I was aghast. Cyril was clearly immobile, and to my eyes appeared to have had a stroke or some similar serious health crisis. No care home would have him in this condition. I told the GP this.

“That’s not my problem,” the GP replied when I pointed this out. “There are no hospital beds, and he can’t stay here, can he? With that, he left.

“What’s going to happen now?” Robina asked me.

“I don’t know, Robina. I don’t know. I’m going to have to leave now and try and sort something out. Can you keep an eye on him?”

This was way out of my experience zone. I went to the local authority old people’s home in Charwood and spoke to the manager. She confirmed that Cyril was in no condition to be admitted to them. I used their phone to ring my own manager. She did her best to reassure me, and said she make a few calls and get it sorted.

I waited at the home for half an hour or so until my manager rang me back.

“I’ve spoken to a doctor on the geriatric ward at Charwood Hospital and he’s happy to admit him. I’ve called an ambulance and they’ll be there any minute.”

Much relieved, I returned to Cyril’s house.

Robina was still sitting beside Cyril with his hand in hers.

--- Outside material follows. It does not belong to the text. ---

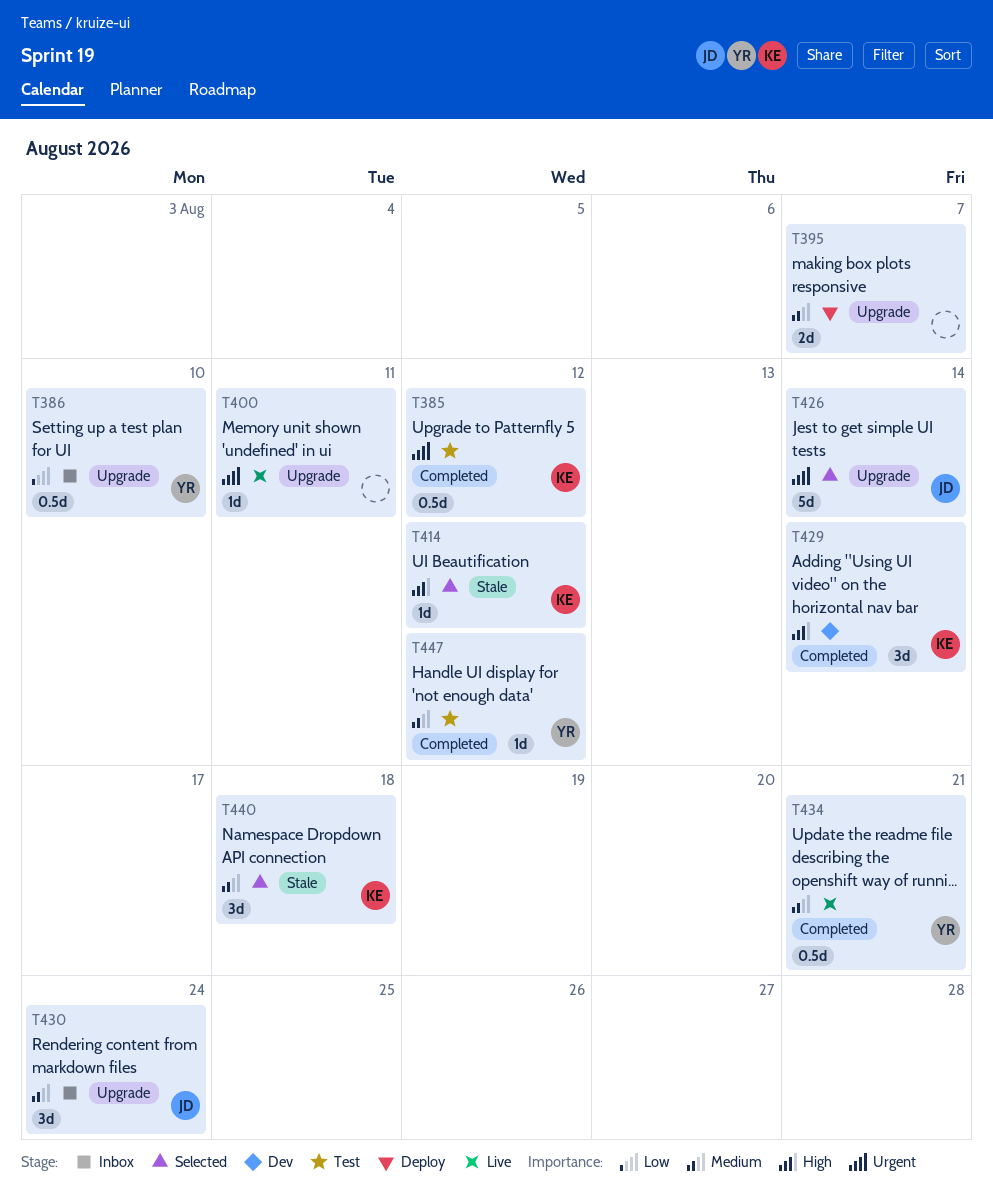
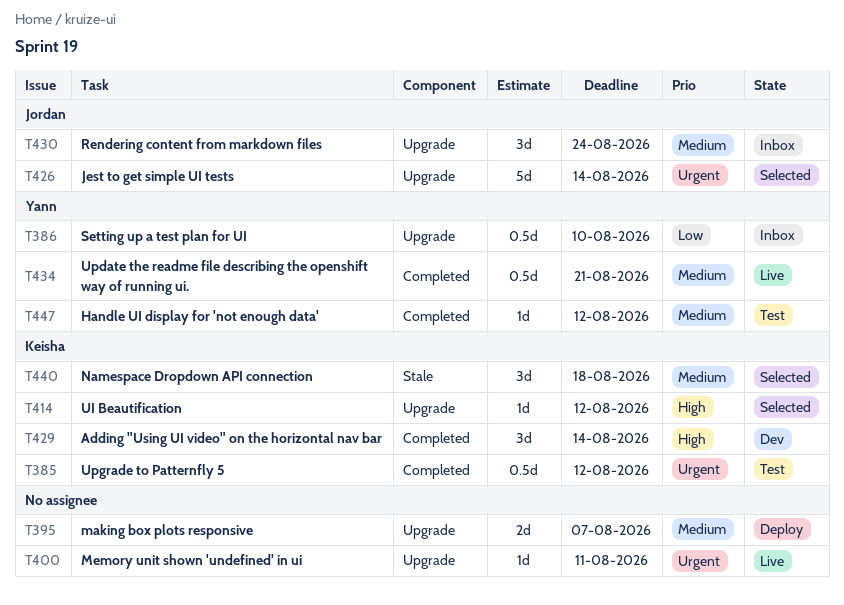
T414, label: Stale -> Upgrade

“Hello, Robina, it’s all sorted out. Cyril’s going to hospital. The ambulance will be here any minute. How is he?”

She looked up at me.

“I think he’s dead,” she said.

I had a close look at Cyril. His eyes were staring sightlessly. He was not breathing. She was right.

The ambulance arrived.

The crew took one look at Cyril.

“He’s dead,” one of them said.

“I know that,” I replied.

“He’s not one for us,” he said. “I’ll call the police and let them know.” They left.

Everyone was leaving.

I went back to the phone box and called the GP again.

“Oh, it’s you again, is it?” he said. “What is it now?”

“You know that old man who you said just needed feeding up in an old people’s home?”

“Yes, what about him?”

“Well, he’s dead.”

There was a brief silence. Then: “Oh shit,” the doctor said. “I’ll come straight out.”

 When I got back to Cyril’s house, the police and a police hearse had arrived. The GP came soon after and formally certified Cyril as dead. He studiously avoided eye contact with me and left rather quickly.

As the hearse crew zipped Cyril into a body bag and carried him out to the hearse, I comforted Robina, who was crying.

“He was a good friend, Cyril was,” she said. Then she looked around the room, Spying a box of eggs on the table, she took a few out of the box and put them into her shopping bag.

“Cyril won’t miss these, will he?” she asked me.

“No, he won’t, Robina. You may as well have them.”

She saw a pile of split logs ready to go on the fire, and slipped a few of them into her shopping bag too, with predictable results.

“Let me take you home,” I said.

“A lift, oh good, with such a nice young man,” Robina replied, and smiled at me.